GOP committee, alleged impostors argue in court
For nearly two hours Tuesday, three Butler PA Patriots members defended themselves in a Common Pleas Court hearing about whether they could use the name “Butler County Republican Committee” as part of a lawsuit brought by the established county committee.
The three members — Bill Halle, Zach Scherer and Erik Edwards — appeared without a lawyer and asked county President Judge S. Michael Yeager to dissolve a preliminary injunction against them, which prevents them from using the committee’s name, arguing the Butler County Republican Committee does not have a monopoly on the name — or even any right to use it.
The established committee filed suit May 4, alleging Halle, Scherer and Edwards registered a nonprofit corporation and fictitious name with the Pennsylvania Department of State under the name “Butler County Republican Committee.” They alleged the trio did so with the intent to “deceive or commit a fraud” on the public, fundraise and endorse candidates for public office, which Halle explicitly denied Tuesday.
“We, of course, don’t know what the court’s going to do with this, but we’re disappointed we even have to do this,” committee chairman Al Lindsay said following the hearing. “Our concern was they would use our name to endorse candidates and, perhaps, fundraise. I just don’t know what their end is other than that.”
Halle, Scherer and Edwards declined to comment after the hearing.
Butler attorney Tom King testified Wednesday the county committee has the right to use the name based on the state’s Election Code, which formally established state political parties and county political committees. King, who serves as the Pennsylvania Republican Committee’s general counsel, said he has known the county committee has existed since at least 1958.
Halle, however, had a different perspective. He argued while the election law permits the establishment of county political committees, it — and the state Republican committee’s bylaws — also lays out various processes for those committees to comply with the law. The county committee, Halle claimed, did not follow those processes, and therefore has no right to the name.
First, Halle argued, the committee has not registered itself as a Pennsylvania corporation. Neither the Election Code nor the state committee’s bylaws require county committees to register as a corporation, King testified, noting while some have done so the “vast majority” of county committees are not registered.
Next, Halle argued, the county committee is out of compliance with the state committee’s bylaws because it does not have a certified copy of its bylaws filed with the county Bureau of Elections.
Yeager didn’t accept that argument.
“You’re not a member of the Butler County Republican Committee,” Yeager told Halle. “You don’t have standing to challenge their actions.”
Halle testified he and the other two members planned to use the name not for fundraising and endorsing candidates, as the established committee alleges in its complaint, but to be “an education and development training organization.”
He alleged the trio worked with a number of members of the established committee “because of the actions of the chair (Lindsay), because of the actions of the (executive) committee, acting outside their own bylaws.”

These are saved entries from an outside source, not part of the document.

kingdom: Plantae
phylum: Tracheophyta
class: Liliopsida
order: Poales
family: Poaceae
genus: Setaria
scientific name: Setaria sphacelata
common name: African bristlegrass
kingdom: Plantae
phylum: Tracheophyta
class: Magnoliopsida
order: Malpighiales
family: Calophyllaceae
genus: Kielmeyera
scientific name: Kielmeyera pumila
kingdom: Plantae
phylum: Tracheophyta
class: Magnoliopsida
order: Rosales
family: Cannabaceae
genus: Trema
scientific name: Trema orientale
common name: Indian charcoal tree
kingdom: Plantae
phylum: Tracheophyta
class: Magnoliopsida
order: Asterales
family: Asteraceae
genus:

“We have not broken any laws, we have not done anything even close to what is being accused by” the committee, Halle said.
In the complaint, the committee stated it “believed” the trio, using the committee’s name, “have publicly endorsed candidates for political office” and “are advertising (the faux committee) to the general public with the intent to seek contributions for candidates for office that they endorse.”
Lindsay testified he could not see any other purpose for appropriating the committee’s name. The established committee, Lindsay said, mainly fundraises and endorses candidates.
“Our concern was that this organization, which uses the same name, would use the name for the same purpose,” Lindsay said.
He said he has no evidence of the nonprofit fundraising or endorsing candidates, but said he “can’t think of any” other purpose for using the name.
Yeager did not rule on the petition for an injunction Tuesday, taking the arguments back to his chamber.
Should the case proceed, the established committee also is asking the court for an accounting of any funds received by the nonprofit and any advertisements in which the trio used the name “Butler County Republican Committee” or “Butler County Republican Party.”
That would be decided at trial, according to Leo Stepanian, solicitor for the established committee.